==== Excerpt provided
The initial violations including failure to have proper ventilation, refrigeration and grease trap systems or dish-washing temperatures hot enough to kill bacteria. The county also required changes to the septic system and the well.

COST ESTIMATES VARIED

The estimated price tag was initially $75,000, which prompted Ms. Lewis to suggest that maybe the town couldn’t afford to continue the Silver Circle lunch program. While the Town Board worked to figure out where to get the money, public health sanitarian Gina Scammon wrote the town allowing it to prepare packaged meals at the Presbyterian Church to be served on paper plates at the Senior Activity Center on Wednesdays.

The town earmarked a backlog of Housing and Urban Development federal grant money amounting to $19,558 for the project with another $11,635 expected in 2012. There also was a grant of about $8,000 that came from the Shelter Island Senior Citizens Foundation and about $7,000 from the Lions Club. With estimated costs lower than originally thought, the town decided to go ahead with the work.

It was slow going. In 2011, engineer Matt Sherman produced a plan and, once again, there was hope that the kitchen would be brought up to code soon. But by October 2011, Mr. Sherman had relocated to St. Croix. At a Town Board meeting later, Public Works Commissioner Mark Ketcham publicly blamed Mr. Sherman’s plans for delays getting started but, a week  later, publicly apologized, acknowledging that the plans had been drawn to his own specifications.

The town brought in a new engineer, John Condon of Mattituck, who tweaked the plans to enlarge the existing septic system instead of replacing it and proposed a different location for the well to accommodate requirements for distance that had to be maintained between the well and septic system.

REFRIGERATOR ISSUE

A new refrigerator that had been purchased along with other parts needed for the project were ready to be installed, but because plans had been modified by Mr. Condon, the town needed new approvals from the Suffolk County Department of Health Services. It was in February 2012 that county Health Department spokeswoman Grace McGovern gave the word that the revised plans had been approved and work could progress.
========
==== Source material
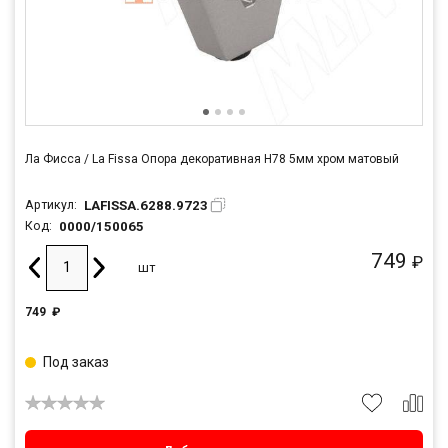
Ла Фисса / La Fissa Опора декоративная H78 5мм хром матовый
LAFISSA.6288.9723
Артикул:
0000/150065
Код:
749
₽
шт
749
₽
Под заказ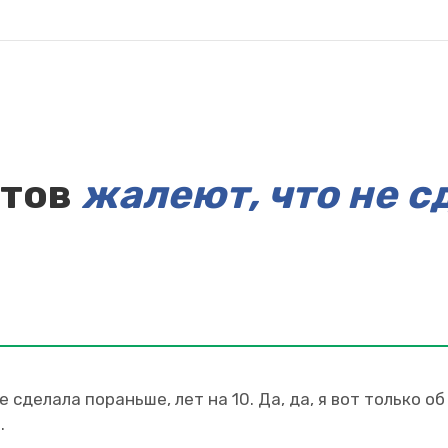
нтов
жалеют, что не с
е сделала пораньше, лет на 10. Да, да, я вот только о
.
========
**Task instructions**: In the excerpt on the kitchen repairs, why did the town need new approvals from the Suffolk County Department of Health Services before the new refrigerator could be installed? Answer in one to three sentences. The lines are taken from a different source than the text.

**Output**: The town needed new approvals because Mr. Condon had modified the plans. He changed them to enlarge the existing septic system instead of replacing it and proposed a different location for the well.